The Constitution requires that a census of population be conducted every 10 years to determine the apportionment of seats in the House of Representatives among the states. Census information is used by state legislatures and independent commissions to draw the lines of congressional and state legislative districts. Many federal grant programs use census information to determine the allocation of funds among states and localities. Census data is used by businesses and non-profit organizations in planning and assessing their activities.
Because census information is used so widely, having an accurate census is important. However, planning for the 2020 census is not going smoothly. As has been the case throughout the Trump Administration, many key leadership positions in the Census Bureau and the Commerce Department remain unfilled. Plans for pre-testing census questionnaires are behind schedule. Liaison with state and local governments is not as robust as it was in the run-up to the 2010 census.
Added to these difficulties is the nature of the 2020 census — the first online census in the nation’s history. Rather than relying on people filling out and returning mailed questionnaires, the 2020 census is being designed so that most people will complete a census questionnaire online. However, due to a combination of budget cuts and technical challenges, planning for the online census is taking longer than planned. The extensive technological infrastructure needed to support the census has not yet been fully developed and tested. Many questions about cybersecurity relating to the 2020 census have yet to be answered satisfactorily.

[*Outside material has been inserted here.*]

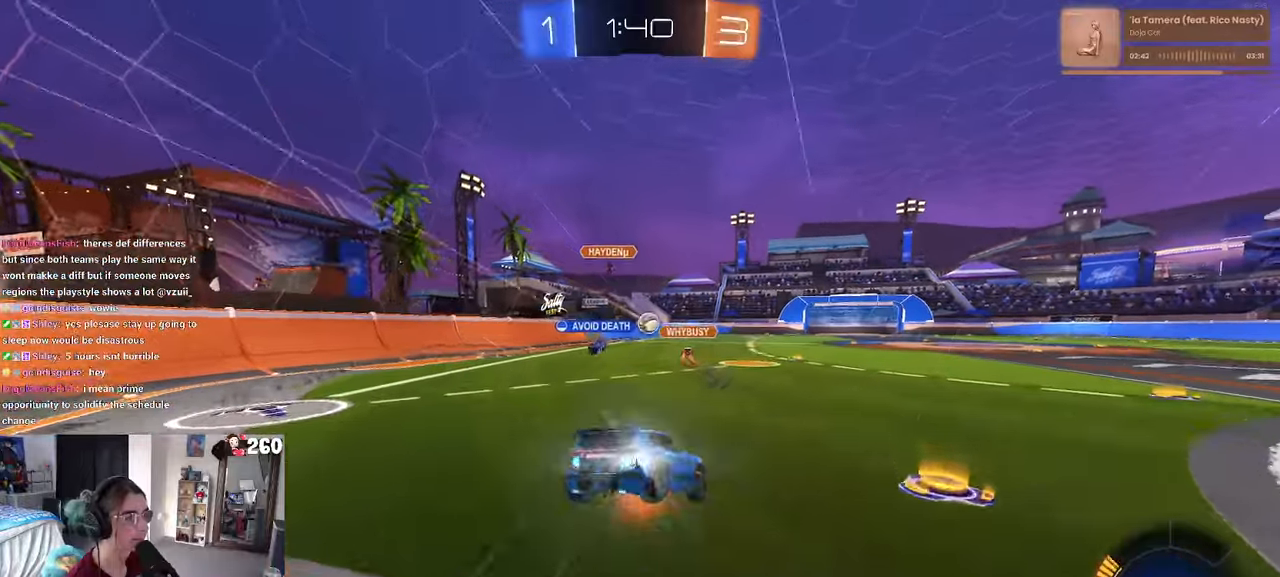
{"buttons": ["SQUARE"], "left_stick": "down-left", "right_stick": "center", "events": [[34, "SQUARE", "down"], [34, "left_stick", "down"], [50, "CROSS", "up"], [200, "left_stick", "down-left"], [217, "R1", "up"]]}
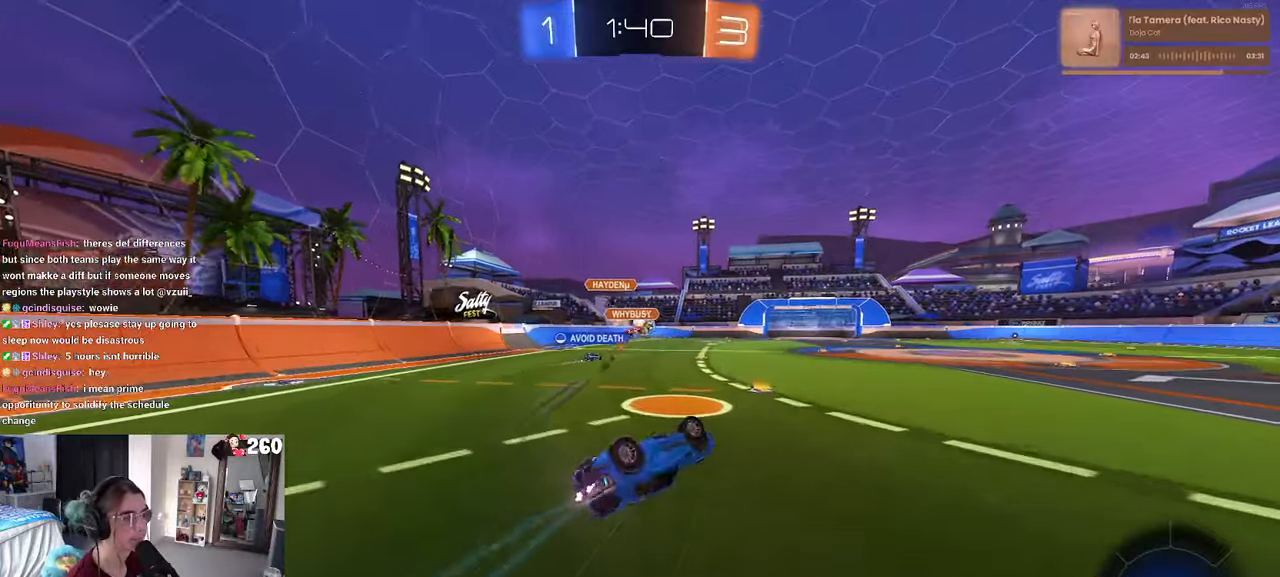
{"buttons": [], "left_stick": "center", "right_stick": "center", "events": [[334, "SQUARE", "up"], [334, "left_stick", "center"]]}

There is also a major dispute over whether a question about citizenship will be included on the census questionnaire. Such a question has never been asked on a previous census. The Constitution provides that House seats are apportioned among the states “according to their respective numbers, counting the whole number of persons in each State.” Federal courts have consistently ruled that this language refers to a census of population, not to a census of citizens or a census of voting-age population. All persons living in the United States, regardless of age or citizenship status, are the basis on which House seats are apportioned and legislative districts are drawn.
Almost since its first day in office, the Trump Administration has wanted to add a question about citizenship to the census. All respondents would have to indicate whether or not they are United States citizens. The citizenship question, which is not required by the Constitution, can be seen as part of the Trump Administration’s anti-immigrant agenda, and as a form of voter suppression.
Including a citizenship question may well discourage participation by non-citizen U.S. residents in the census. This would reduce the number of legislative seats in areas with large immigrant populations. Since most such areas tend to elect Democrats to Congress and state legislatures, a census form that would discourage immigrants from participating would, at the margin, advantage Republican candidates.
New York State, and a number of other states and cities, have sued the Commerce Department to have the citizenship question removed from the 2020 census. They argue that, in addition to the question’s not being required for any constitutional purpose, Commerce Department officials did not follow the proper procedure of notice and public comment before circulating a draft questionnaire including the citizenship question. A lower federal court ruled in favor of the challengers to the citizenship question.
Last week, the Supreme Court agreed to hear the government’s appeal of this decision, with oral arguments scheduled in April and a decision likely in late June or early July. With the April 1, 2020, date for the next census just over a year away, there are many important issues involving the questionnaire and the technology that must be resolved soon if the next census is to be successful and accurate.
Eric L. Davis is professor emeritus of political science at Middlebury College.